棺材是村里木匠孙老头连夜打的,松木薄板,漆都没上。张远樵没钱,孙老头说“先欠着”,张远樵点了头,没说谢。
刘根生站在人群最外面。离坟地隔着半块田埂,脚踩在干裂的泥地上,不敢往前。有人回头看了他一眼,他把脸别过去。
柳七娘站在棺材旁边。她换了一身青布衣裳,头发用白布条扎着,低着头,手垂在身侧,攥着衣角。张远樵从她面前过的时候,她的手动了一下,抬起来,又放下了。
张远樵没看她。他抱着鱼汤。
鱼汤是早上熬的。最后一条鱼,最后一把柴。灶膛里的火映在他脸上,他一动不动的,看着锅里的汤翻滚。阿婆的剪子还放在灶台上,上面沾着鱼鳞,干了,发白。他把剪子放进怀里。
坟坑挖在村后山坡上,冲着清溪河的方向。阿婆活着的时候喜欢坐在门口看河水,说“水流动着,人就不觉得日子慢”。
张远樵跪在坟坑前,把鱼汤倒进土里。汤是白的,渗进黄土里,冒着热气。他把碗扣在坟头,站起来。
“阿婆。”他说了两个字。停了。没再说。
柳七娘递过来一铲土。他没接。他蹲下去,用手捧了一把土,撒在棺材上。土是凉的,硬邦邦的,硌手。他又捧了一把。又一把。
柳七娘蹲下来,也用手捧土。她的手指细,指甲缝里干干净净的,土从指缝间漏下去。张远樵没看她。

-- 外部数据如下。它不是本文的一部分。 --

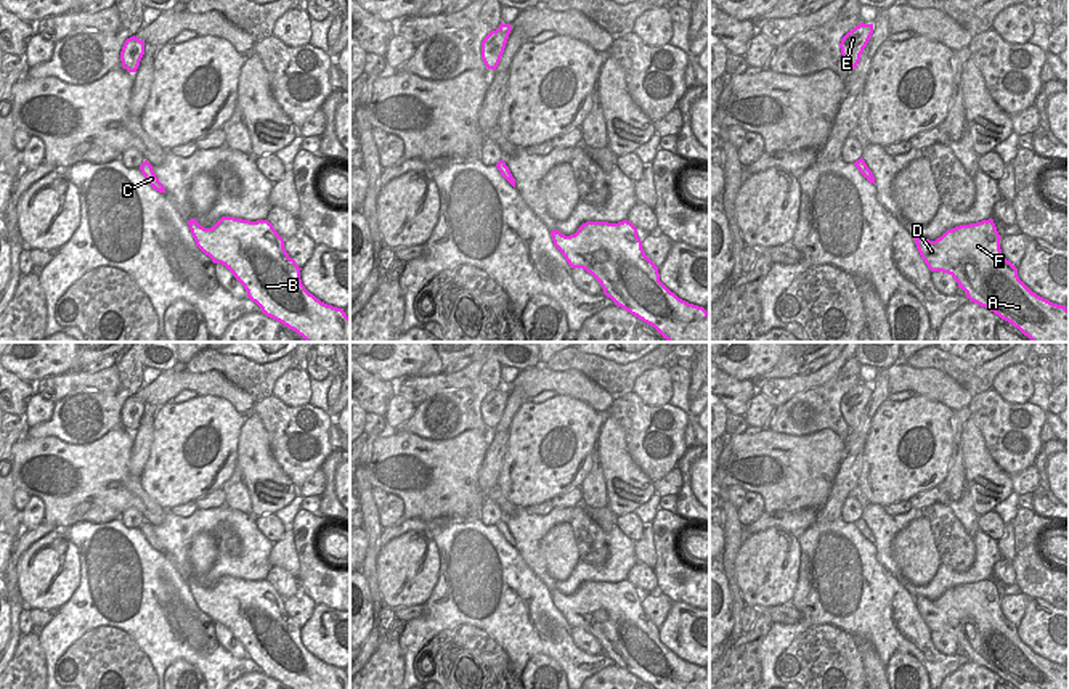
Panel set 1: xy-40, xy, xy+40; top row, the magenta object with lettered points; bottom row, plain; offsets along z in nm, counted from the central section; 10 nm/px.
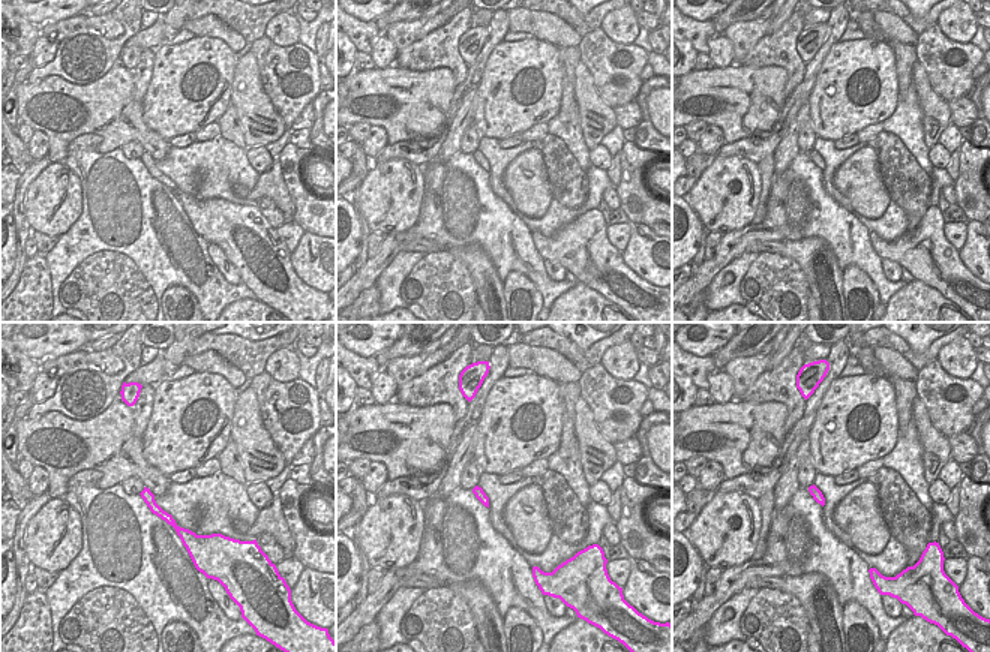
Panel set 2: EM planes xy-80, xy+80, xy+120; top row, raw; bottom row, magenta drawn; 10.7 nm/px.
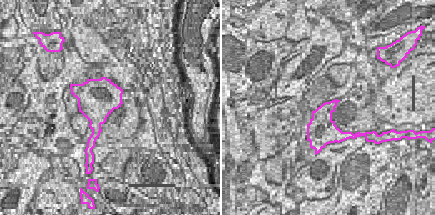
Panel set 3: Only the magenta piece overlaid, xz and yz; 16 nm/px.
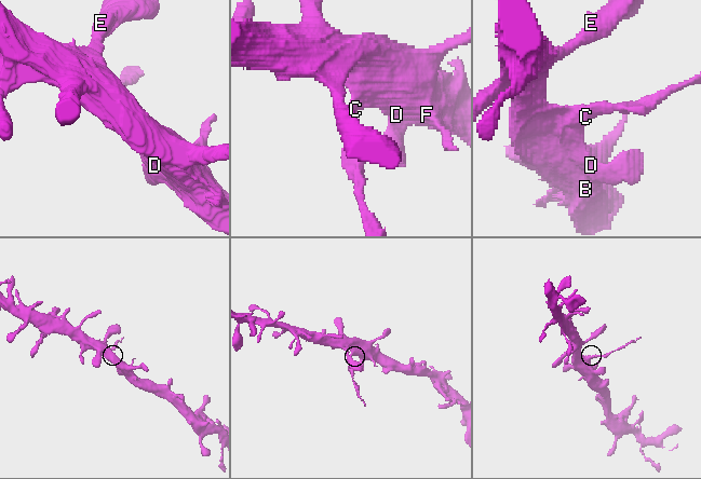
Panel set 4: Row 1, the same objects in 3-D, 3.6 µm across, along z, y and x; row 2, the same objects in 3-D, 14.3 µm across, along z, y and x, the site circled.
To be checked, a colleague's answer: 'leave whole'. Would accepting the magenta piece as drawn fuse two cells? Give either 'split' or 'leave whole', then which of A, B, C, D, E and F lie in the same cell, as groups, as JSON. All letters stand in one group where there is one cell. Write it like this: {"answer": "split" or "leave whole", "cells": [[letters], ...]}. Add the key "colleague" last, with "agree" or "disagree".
{"answer": "leave whole", "cells": [["A", "B", "C", "D", "E", "F"]], "colleague": "agree"}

刘根生站在远处,看见柳七娘蹲下去,看见她的手碰到土,看见她的肩膀在抖。他往前迈了一步。脚抬起来,悬在半空,落不下去。又缩回去了。
孙老头走过来,拍了张远樵肩膀一下。“行了,够了。”张远樵没动。孙老头又说:“你阿婆走了,你还要活。”
张远樵站起来。膝盖跪麻了,站不稳,晃了一下。柳七娘伸手扶他,手指碰到他的胳膊。他躲开了。
柳七娘的手停在半空,过了几息,缩回去了。她低下头,把手藏进袖子里。
棺材埋了。土堆起来了。孙老头拿铁锹拍实了,在上面压了三块石头。村里人陆续走了,没人说话。走了几步,有人开始小声说话,说的什么张远樵没听清,也不想听。

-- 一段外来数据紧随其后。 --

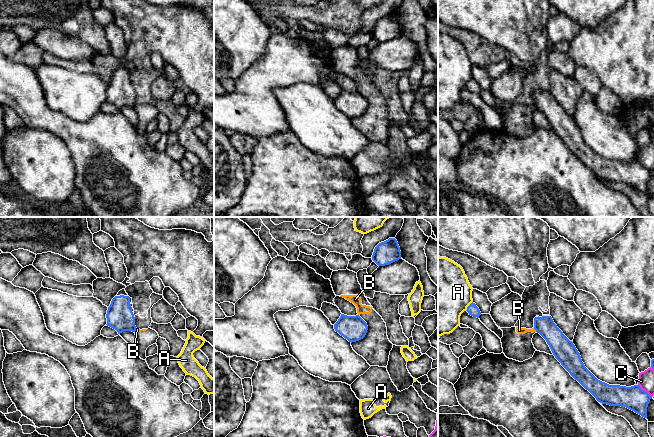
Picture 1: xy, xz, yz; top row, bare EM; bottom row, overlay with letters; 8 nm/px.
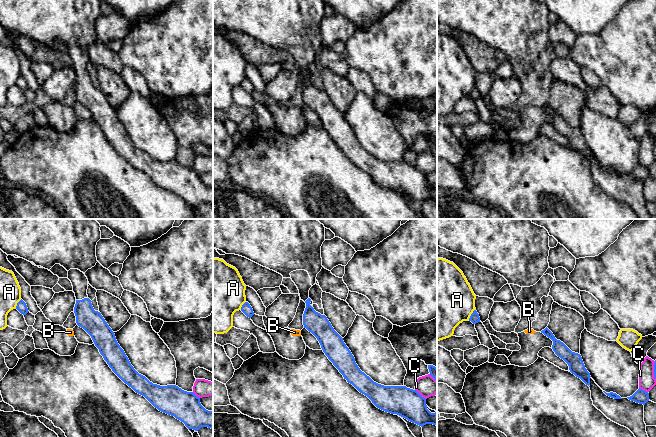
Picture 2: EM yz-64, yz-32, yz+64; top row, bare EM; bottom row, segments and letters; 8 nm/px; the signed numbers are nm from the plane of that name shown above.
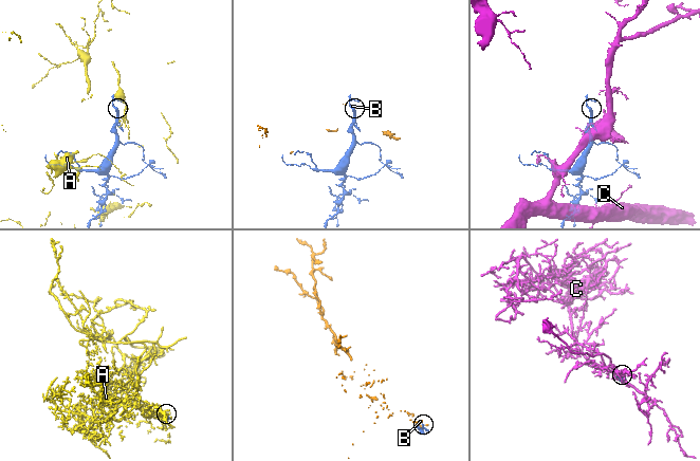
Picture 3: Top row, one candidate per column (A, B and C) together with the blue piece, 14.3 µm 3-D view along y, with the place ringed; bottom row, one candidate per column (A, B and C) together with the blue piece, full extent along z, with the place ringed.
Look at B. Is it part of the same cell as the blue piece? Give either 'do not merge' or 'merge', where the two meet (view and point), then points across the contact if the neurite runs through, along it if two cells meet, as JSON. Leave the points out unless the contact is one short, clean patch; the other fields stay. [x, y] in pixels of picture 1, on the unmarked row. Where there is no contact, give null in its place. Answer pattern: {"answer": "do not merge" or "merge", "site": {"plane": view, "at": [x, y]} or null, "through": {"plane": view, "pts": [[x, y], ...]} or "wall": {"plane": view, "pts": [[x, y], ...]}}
{"answer": "do not merge", "site": {"plane": "yz", "at": [535, 105]}}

刘根生是最后一个走的。他站在田埂上,看着坟堆,又看着张远樵的背影,又看着柳七娘。柳七娘还站在坟前,手垂着,风吹她的衣角。刘根生张了张嘴,没出声,转身走了。走了十几步,停下来,回头看了一眼。柳七娘还站在那里。他又走了。
张远樵一个人站在坟前。太阳偏西了,影子拉得长。他从怀里摸出阿婆的剪子,攥在手里,铁的,凉。他把剪子插在坟头的土里,只露出两个柄。
“阿婆。”他又说了一声。这回声音小了。风把他的声音吹散了。
柳七娘没走。她站在三步远的地方,手揣在袖子里,低着头。
“你不回去?”张远樵问。
柳七娘没应。
张远樵转身走。走了几步,听见身后有脚步声,轻轻的,踩在干草上。他没回头。他知道是她。
走到村口,刘根生蹲在槐树下。看见张远樵过来,他站起来,嘴张了张,又闭上了。张远樵从他面前走过去,没停。刘根生看了一眼张远樵身后的柳七娘,又蹲下去了。
张远樵推开自家的门。院子里空了。灶台上没有锅,碗柜里没有碗,床上没有被子。阿婆的东西他都烧了,阿婆说的,“人走了,东西也别留,占地方”。只留了一把剪子,插在坟头。
柳七娘站在门口,没进来。
“你饿不饿?”她问。
张远樵摇头。
“我给你留了半碗米,在灶台上,你晚上煮了吃。”
张远樵没说话。
柳七娘站了一会儿,转身走了。走了两步,停下来,手抬起来,在脸上抹了一下。没回头。
晚上张远樵坐在门槛上。月亮出来了,清白的,照在地上像洒了一层霜。鱼鳞硌着胸口。凉的,硬邦邦的。
灶台上的半碗米他看见了,没动。他不饿。或者说,他已经分不清饿和不饿了。
院子外面有脚步声。停了。很久。然后脚步声往柳七娘家的方向去了。
张远樵抬起头。月亮很亮,亮得刺眼。他闭上眼睛。